Over the July 4th holiday, many staff members took extra days of vacation and enjoyed themselves immensely. Manager X was surprised and happy to see the team enjoy time with family and friends and morale looked better than in years. But, waste was creeping back up to last year levels and customers were complaining of late orders. On a walk-through, it was obvious that a few of the colleagues were not performing the steering controls that had been implemented and stabilized into the production process. In fact, it seemed that every staff member was skipping some control point at random. The team had reverted to depending on the last check point to catch errors before they impacted the customer.

This was not a purposeful sabotage. This was human nature. Upon return from vacations, orders had picked up. Customers came back from vacation with a backlog of rush orders. Suppliers were slow with needed inventory. The new production checkpoint pattern had not had time to fully integrate into a subconscious activity. The team had been good at performing, but had not subconsciously integrated the process. That takes many months. Each person had reverted to a different pattern of work that was a mishmash of prior procedure and present process.

What To Do? An astute manager is aware of this phenomenon. School systems are working to address this across the United States. They notice students returning from Summer vacations seem to have lost major portions of knowledge they had been taught in the last semester. Some schools have shortened Summer to attempt to address. They may find that the amount of time off consolidated may have little effect on the phenomena. The biggest effect is brain rest and disconnect. That can happen in a few days. The difference between one month and three months is probably negligible. But, what does a manager do? How can he or she keep production running smooth?

1. Get ahead of the vacation curve. Right before a major holiday make a concerted effort to reinforce training on any critical changes made within fours months of the holiday. Bring it fresh to mind and communicate priority immediately before vacation.

2. Notice those on your team that do this most frequently. Spend some time with them on return from vacation or other time off to reinforce changes. Give them time to ask questions and rethink through routines before they run back to the production floor. If you can’t pull them away, at least show up at their workstation and ask how the modified routines are working. Put priority on the changes by asking questions about them.

3. Don’t use banners or wall posters or email to get this job done. Get personal. Presence communicates priority. Your face and voice in the mix will mean a lot and can do a lot to stir good adherence to right routine. Those other methods are okay to reinforce personal involvement, but will never get the job done by themselves.

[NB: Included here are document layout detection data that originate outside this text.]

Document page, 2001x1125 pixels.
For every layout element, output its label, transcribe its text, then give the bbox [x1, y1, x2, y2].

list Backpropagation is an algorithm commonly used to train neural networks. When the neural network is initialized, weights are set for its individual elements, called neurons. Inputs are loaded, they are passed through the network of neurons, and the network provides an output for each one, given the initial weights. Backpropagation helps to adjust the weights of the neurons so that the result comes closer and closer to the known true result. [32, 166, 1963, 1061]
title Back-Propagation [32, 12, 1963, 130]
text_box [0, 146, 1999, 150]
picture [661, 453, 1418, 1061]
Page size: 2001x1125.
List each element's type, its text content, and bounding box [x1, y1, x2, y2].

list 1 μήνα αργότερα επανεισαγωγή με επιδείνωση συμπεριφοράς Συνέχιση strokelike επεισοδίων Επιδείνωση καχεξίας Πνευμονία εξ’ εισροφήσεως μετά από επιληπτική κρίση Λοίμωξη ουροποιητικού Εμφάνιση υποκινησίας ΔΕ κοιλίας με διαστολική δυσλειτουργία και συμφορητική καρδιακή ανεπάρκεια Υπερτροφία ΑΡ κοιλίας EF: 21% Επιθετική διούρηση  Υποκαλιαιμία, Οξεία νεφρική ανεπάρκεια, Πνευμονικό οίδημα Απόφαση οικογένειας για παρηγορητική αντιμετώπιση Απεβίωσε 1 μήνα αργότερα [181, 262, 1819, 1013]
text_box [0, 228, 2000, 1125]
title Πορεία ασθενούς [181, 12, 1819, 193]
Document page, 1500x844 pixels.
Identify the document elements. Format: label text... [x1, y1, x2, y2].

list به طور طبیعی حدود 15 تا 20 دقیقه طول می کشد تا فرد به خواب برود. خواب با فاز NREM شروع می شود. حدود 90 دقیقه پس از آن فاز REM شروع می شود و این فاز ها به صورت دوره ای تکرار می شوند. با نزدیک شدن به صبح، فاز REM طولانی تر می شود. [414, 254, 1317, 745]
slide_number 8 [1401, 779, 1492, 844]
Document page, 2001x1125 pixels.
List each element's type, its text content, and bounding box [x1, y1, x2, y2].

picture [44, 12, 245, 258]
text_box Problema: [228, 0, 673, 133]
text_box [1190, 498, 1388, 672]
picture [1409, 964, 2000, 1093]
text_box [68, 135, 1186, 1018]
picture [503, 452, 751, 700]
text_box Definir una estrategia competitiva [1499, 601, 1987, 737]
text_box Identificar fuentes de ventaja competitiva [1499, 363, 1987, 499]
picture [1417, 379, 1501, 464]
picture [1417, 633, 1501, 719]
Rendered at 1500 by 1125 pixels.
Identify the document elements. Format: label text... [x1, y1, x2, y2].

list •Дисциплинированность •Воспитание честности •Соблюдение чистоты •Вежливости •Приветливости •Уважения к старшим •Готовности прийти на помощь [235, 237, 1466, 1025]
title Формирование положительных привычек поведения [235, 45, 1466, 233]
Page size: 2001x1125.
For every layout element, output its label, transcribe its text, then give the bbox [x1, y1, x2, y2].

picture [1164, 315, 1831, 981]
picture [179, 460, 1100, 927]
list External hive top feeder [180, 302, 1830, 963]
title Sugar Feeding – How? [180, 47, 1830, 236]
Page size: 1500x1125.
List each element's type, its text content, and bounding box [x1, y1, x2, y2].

4. Consider holidays into project plans when implementing major changes. Don’t put a change into place too close to a holiday. Make sure major changes are implemented at least two to three months prior to big holidays, when you know you will have many staff members taking time away from the job. Give people time to integrate change before the rest periods.

Summary: Managers manage change. There are rules of change that are attached to human nature. Ignore them at great pain. Acknowledge them and see better results in your teams.